*** Opening Recorded data ***

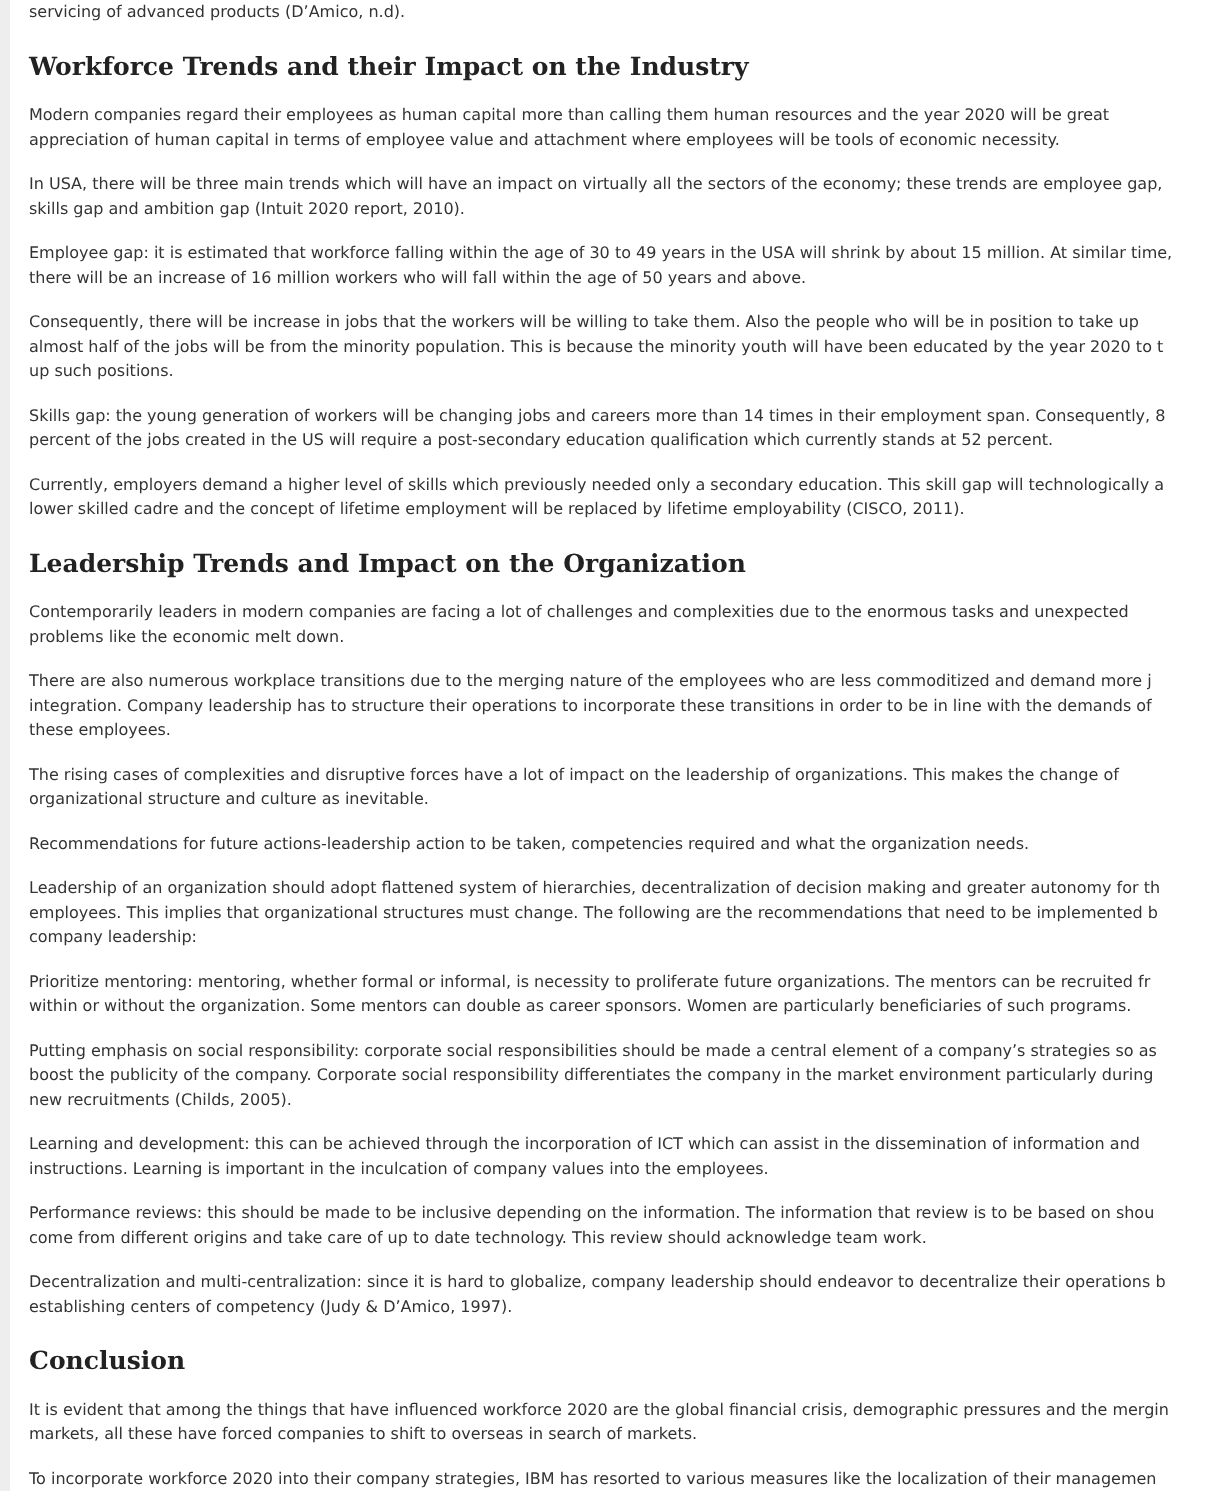servicing of advanced products (D’Amico, n.d).
Workforce Trends and their Impact on the Industry
Modern companies regard their employees as human capital more than calling them human resources and the year 2020 will be great
appreciation of human capital in terms of employee value and attachment where employees will be tools of economic necessity.
In USA, there will be three main trends which will have an impact on virtually all the sectors of the economy; these trends are employee gap,
skills gap and ambition gap (Intuit 2020 report, 2010).
Employee gap: it is estimated that workforce falling within the age of 30 to 49 years in the USA will shrink by about 15 million. At similar time,
there will be an increase of 16 million workers who will fall within the age of 50 years and above.
Consequently, there will be increase in jobs that the workers will be willing to take them. Also the people who will be in position to take up
almost half of the jobs will be from the minority population. This is because the minority youth will have been educated by the year 2020 to t
up such positions.
Skills gap: the young generation of workers will be changing jobs and careers more than 14 times in their employment span. Consequently, 8
percent of the jobs created in the US will require a post-secondary education qualification which currently stands at 52 percent.
Currently, employers demand a higher level of skills which previously needed only a secondary education. This skill gap will technologically a
lower skilled cadre and the concept of lifetime employment will be replaced by lifetime employability (CISCO, 2011).
Leadership Trends and Impact on the Organization
Contemporarily leaders in modern companies are facing a lot of challenges and complexities due to the enormous tasks and unexpected
problems like the economic melt down.
There are also numerous workplace transitions due to the merging nature of the employees who are less commoditized and demand more j
integration. Company leadership has to structure their operations to incorporate these transitions in order to be in line with the demands of
these employees.
The rising cases of complexities and disruptive forces have a lot of impact on the leadership of organizations. This makes the change of
organizational structure and culture as inevitable.
Recommendations for future actions-leadership action to be taken, competencies required and what the organization needs.
Leadership of an organization should adopt flattened system of hierarchies, decentralization of decision making and greater autonomy for th
employees. This implies that organizational structures must change. The following are the recommendations that need to be implemented b
company leadership:
Prioritize mentoring: mentoring, whether formal or informal, is necessity to proliferate future organizations. The mentors can be recruited fr
within or without the organization. Some mentors can double as career sponsors. Women are particularly beneficiaries of such programs.
Putting emphasis on social responsibility: corporate social responsibilities should be made a central element of a company’s strategies so as
boost the publicity of the company. Corporate social responsibility differentiates the company in the market environment particularly during
new recruitments (Childs, 2005).
Learning and development: this can be achieved through the incorporation of ICT which can assist in the dissemination of information and
instructions. Learning is important in the inculcation of company values into the employees.
Performance reviews: this should be made to be inclusive depending on the information. The information that review is to be based on shou
come from different origins and take care of up to date technology. This review should acknowledge team work.
Decentralization and multi-centralization: since it is hard to globalize, company leadership should endeavor to decentralize their operations b
establishing centers of competency (Judy & D’Amico, 1997).
Conclusion
It is evident that among the things that have influenced workforce 2020 are the global financial crisis, demographic pressures and the mergin
markets, all these have forced companies to shift to overseas in search of markets.
To incorporate workforce 2020 into their company strategies, IBM has resorted to various measures like the localization of their managemen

*** Closing Recorded data ***

**Task to carry out:** What you give back must be the stretch above, starting at the line with "There are also" and ending at the line with "Putting emphasis on", copied exactly.

**Task output:**
There are also numerous workplace transitions due to the merging nature of the employees who are less commoditized and demand more j
integration. Company leadership has to structure their operations to incorporate these transitions in order to be in line with the demands of
these employees.
The rising cases of complexities and disruptive forces have a lot of impact on the leadership of organizations. This makes the change of
organizational structure and culture as inevitable.
Recommendations for future actions-leadership action to be taken, competencies required and what the organization needs.
Leadership of an organization should adopt flattened system of hierarchies, decentralization of decision making and greater autonomy for th
employees. This implies that organizational structures must change. The following are the recommendations that need to be implemented b
company leadership:
Prioritize mentoring: mentoring, whether formal or informal, is necessity to proliferate future organizations. The mentors can be recruited fr
within or without the organization. Some mentors can double as career sponsors. Women are particularly beneficiaries of such programs.
Putting emphasis on social responsibility: corporate social responsibilities should be made a central element of a company’s strategies so as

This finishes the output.